ALICE

Lilypie Kids Birthday tickers

segunda-feira, 12 de março de 2018

O pior que pode acontecer a um pai...

Um colega de trabalho viu partir o filho e deve estar a passar pelo inferno que só quem passa conhece. Uma fatalidade que deve destruir qualquer um e que nos dá pânico só de imaginar...
E páras, pensas e vês a sorte que tens ou tens tido, uma sorte que te cai no colo mas que não a mereces mais do que os outros pais.
E não queres imaginar o que farias, o que sentirias ou como ficarias.
Não queres sequer pensar que os teus filhos estão no mundo, sujeitos a mil e uma coisas, todos os dias da tua vida.
E tentas agarrar com toda a tua força cada um deles, colocá-los no teu colo e protege-los de uma simples brisa.
E vês que és tão pequena e impotente.
Vês que o mundo é tão grande e que vos pode engolir a todos num único golo.
Chegas à conclusão que pouco podes fazer para os proteger.
Chegas à conclusão que o melhor que tens e podes fazer é agarrar cada dia com um sorriso, numa bênção tão preciosa.
Vês que os gritos que dás para se calarem ou não pularem podiam ser substituídos por gritos de alegria por eles serem enérgicos e felizes. 
Apercebes-te que deves respirar mais e melhor e substituir o suspiro que muitas vezes atiras para o lado pelo sorriso por teres uma casa cheia.
Apercebes-te que amanhã tudo pode acontecer, a ti ou a um deles, mas que hoje tens a oportunidade de os abraçar com toda a força do mundo e dizer-lhes o quanto os amas e o quanto eles são parte de ti...


7 comentários:

Mummy Life disse...

É uma dor que nenhum ser humano deveria poder sentir.
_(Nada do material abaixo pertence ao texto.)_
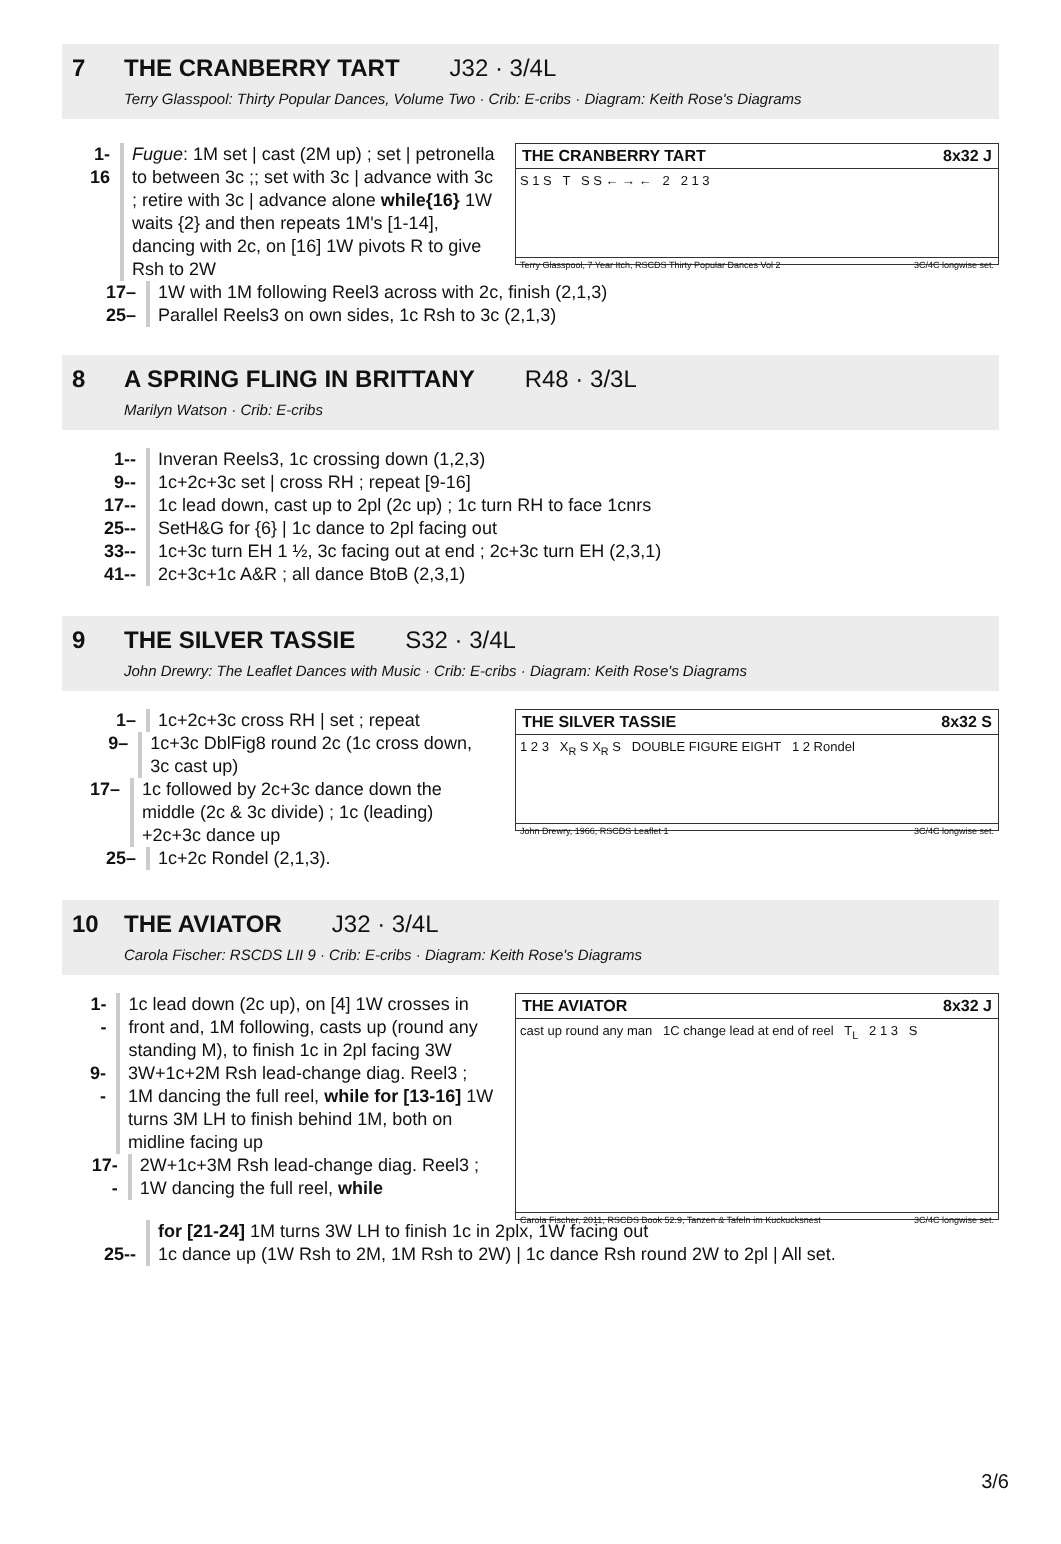7 THE CRANBERRY TART J32 · 3/4L
Terry Glasspool: Thirty Popular Dances, Volume Two · Crib: E-cribs · Diagram: Keith Rose's Diagrams
1-16 Fugue: 1M set | cast (2M up) ; set | petronella to between 3c ;; set with 3c | advance with 3c ; retire with 3c | advance alone while{16} 1W waits {2} and then repeats 1M's [1-14], dancing with 2c, on [16] 1W pivots R to give Rsh to 2W
THE CRANBERRY TART 8x32 J
S 1 S T S S ← → ← 2 2 1 3
Terry Glasspool, 7 Year Itch, RSCDS Thirty Popular Dances Vol 2 3C/4C longwise set.
17– 1W with 1M following Reel3 across with 2c, finish (2,1,3)
25– Parallel Reels3 on own sides, 1c Rsh to 3c (2,1,3)
8 A SPRING FLING IN BRITTANY R48 · 3/3L
Marilyn Watson · Crib: E-cribs
1-- Inveran Reels3, 1c crossing down (1,2,3)
9-- 1c+2c+3c set | cross RH ; repeat [9-16]
17-- 1c lead down, cast up to 2pl (2c up) ; 1c turn RH to face 1cnrs
25-- SetH&G for {6} | 1c dance to 2pl facing out
33-- 1c+3c turn EH 1 ½, 3c facing out at end ; 2c+3c turn EH (2,3,1)
41-- 2c+3c+1c A&R ; all dance BtoB (2,3,1)
9 THE SILVER TASSIE S32 · 3/4L
John Drewry: The Leaflet Dances with Music · Crib: E-cribs · Diagram: Keith Rose's Diagrams
1– 1c+2c+3c cross RH | set ; repeat
9– 1c+3c DblFig8 round 2c (1c cross down, 3c cast up)
17– 1c followed by 2c+3c dance down the middle (2c & 3c divide) ; 1c (leading) +2c+3c dance up
25– 1c+2c Rondel (2,1,3).
THE SILVER TASSIE 8x32 S
1 2 3 X<sub>R</sub> S X<sub>R</sub> S DOUBLE FIGURE EIGHT 1 2 Rondel
John Drewry, 1966, RSCDS Leaflet 1 3C/4C longwise set.
10 THE AVIATOR J32 · 3/4L
Carola Fischer: RSCDS LII 9 · Crib: E-cribs · Diagram: Keith Rose's Diagrams
1-- 1c lead down (2c up), on [4] 1W crosses in front and, 1M following, casts up (round any standing M), to finish 1c in 2pl facing 3W
9-- 3W+1c+2M Rsh lead-change diag. Reel3 ; 1M dancing the full reel, while for [13-16] 1W turns 3M LH to finish behind 1M, both on midline facing up
17-- 2W+1c+3M Rsh lead-change diag. Reel3 ; 1W dancing the full reel, while
THE AVIATOR 8x32 J
cast up round any man 1C change lead at end of reel T<sub>L</sub> 2 1 3 S
Carola Fischer, 2011, RSCDS Book 52.9, Tanzen & Tafeln im Kuckucksnest 3C/4C longwise set.
for [21-24] 1M turns 3W LH to finish 1c in 2plx, 1W facing out
25-- 1c dance up (1W Rsh to 2M, 1M Rsh to 2W) | 1c dance Rsh round 2W to 2pl | All set.
3/6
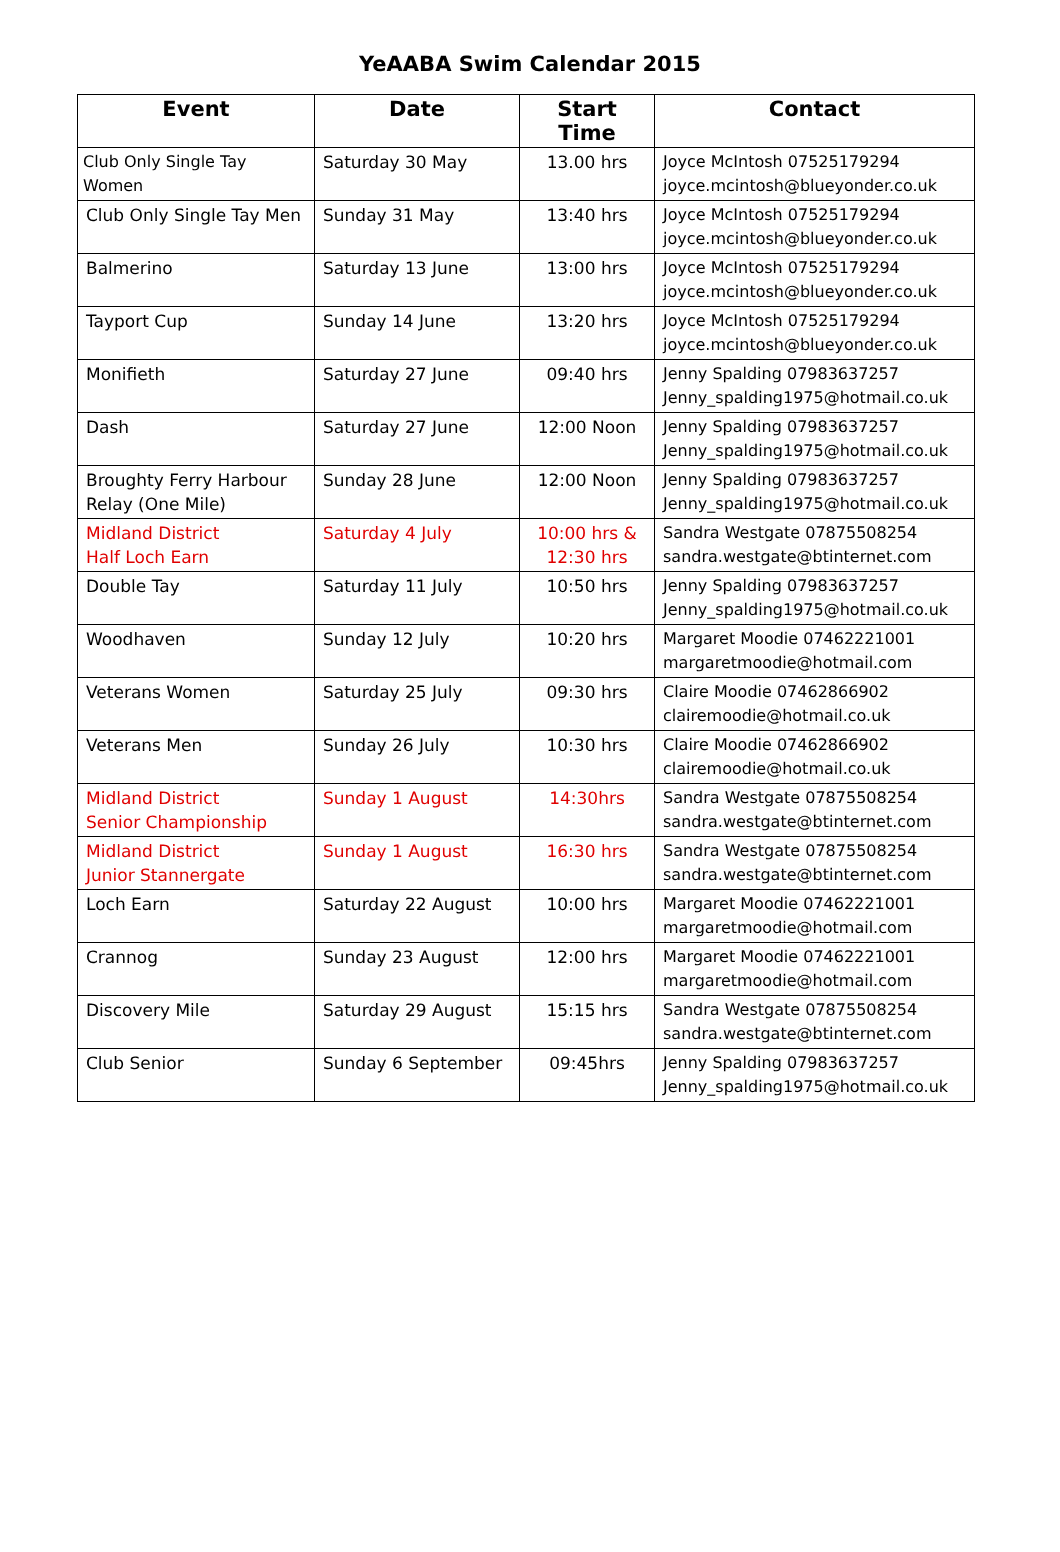YeAABA Swim Calendar 2015
| Event | Date | Start Time | Contact |
| --- | --- | --- | --- |
| Club Only Single Tay Women | Saturday 30 May | 13.00 hrs | Joyce McIntosh 07525179294 joyce.mcintosh@blueyonder.co.uk |
| Club Only Single Tay Men | Sunday 31 May | 13:40 hrs | Joyce McIntosh 07525179294 joyce.mcintosh@blueyonder.co.uk |
| Balmerino | Saturday 13 June | 13:00 hrs | Joyce McIntosh 07525179294 joyce.mcintosh@blueyonder.co.uk |
| Tayport Cup | Sunday 14 June | 13:20 hrs | Joyce McIntosh 07525179294 joyce.mcintosh@blueyonder.co.uk |
| Monifieth | Saturday 27 June | 09:40 hrs | Jenny Spalding 07983637257 Jenny_spalding1975@hotmail.co.uk |
| Dash | Saturday 27 June | 12:00 Noon | Jenny Spalding 07983637257 Jenny_spalding1975@hotmail.co.uk |
| Broughty Ferry Harbour Relay (One Mile) | Sunday 28 June | 12:00 Noon | Jenny Spalding 07983637257 Jenny_spalding1975@hotmail.co.uk |
| Midland District Half Loch Earn | Saturday 4 July | 10:00 hrs & 12:30 hrs | Sandra Westgate 07875508254 sandra.westgate@btinternet.com |
| Double Tay | Saturday 11 July | 10:50 hrs | Jenny Spalding 07983637257 Jenny_spalding1975@hotmail.co.uk |
| Woodhaven | Sunday 12 July | 10:20 hrs | Margaret Moodie 07462221001 margaretmoodie@hotmail.com |
| Veterans Women | Saturday 25 July | 09:30 hrs | Claire Moodie 07462866902 clairemoodie@hotmail.co.uk |
| Veterans Men | Sunday 26 July | 10:30 hrs | Claire Moodie 07462866902 clairemoodie@hotmail.co.uk |
| Midland District Senior Championship | Sunday 1 August | 14:30hrs | Sandra Westgate 07875508254 sandra.westgate@btinternet.com |
| Midland District Junior Stannergate | Sunday 1 August | 16:30 hrs | Sandra Westgate 07875508254 sandra.westgate@btinternet.com |
| Loch Earn | Saturday 22 August | 10:00 hrs | Margaret Moodie 07462221001 margaretmoodie@hotmail.com |
| Crannog | Sunday 23 August | 12:00 hrs | Margaret Moodie 07462221001 margaretmoodie@hotmail.com |
| Discovery Mile | Saturday 29 August | 15:15 hrs | Sandra Westgate 07875508254 sandra.westgate@btinternet.com |
| Club Senior | Sunday 6 September | 09:45hrs | Jenny Spalding 07983637257 Jenny_spalding1975@hotmail.co.uk |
Doí só de pensar...

Sonia Barreto disse...

Segundo estudos feitos, é a dor psicológica mais dilacerante que um ser humano pode sentir. Só de pensar dói a um pai/mãe, quanto mais passar realmente por ela. Hoje, como mãe, sei que não sobreviveria a uma perda destas. Mirraria, secava completamente por dentro. A atriz Romy Schneider morreu de desgosto pela morte do seu filho.

Anónimo disse...

Vi partir a filha de uns amigos de longa data e foi muito doloroso.Como se fosse minha. Foi um pedaço arrancado.
Dói a descoberta da maldita doença, dói a dor de os ver sofrer (os 3), dói não existirem palavras para os confortar, dói não haver soluções, dói olhar para a criança e tentar não estar triste, dói a simplicidade com que do alto dos seus 10 anos nos diz que está bem e nada se passa porque já sabe tudo, dói tudo.
Mas dói ainda mais o dia em que chega aquele telefonema que nunca se quer receber. Nesse dia é um desespero que dura até hoje.
Existe uma vida para todos no antes e no depois daquele dia

Ana

CS disse...

Mummy, dói mesmo!
bj

CS disse...

Sónia, melhor não imaginar, nem pensar na possibilidade que apesar de presente deve ser esquecida.
Bj

CS disse...

Ana, é mesmo muito triste. Neste caso nem houve tempo do abraço ou beijo (o que não invalida o sofrimento na mesma quando há tempo). Foi uma volta de bicicleta que não terminou bem.
Bj

A Pimenta* disse...

Por mais que tente, ninguém consegue sequer imaginar a dor de ver um filho partir tão cedo. É inimaginável tal sofrimento. E percebo que seja nesta altura em que uma pessoa questiona tudo e todos.
Afinal, porquê?!
E nós, estando do lado de fora, pensamos nas estupidezes que nos ocupam o pensamento e os dias. Nas pequenas coisas às quais damos importância e que, vai-se a ver, não são nada comparadas com situações destas.

Não sei como daria a volta a algo tão trágico. Meu Deus, nem consigo pensar em tal coisa!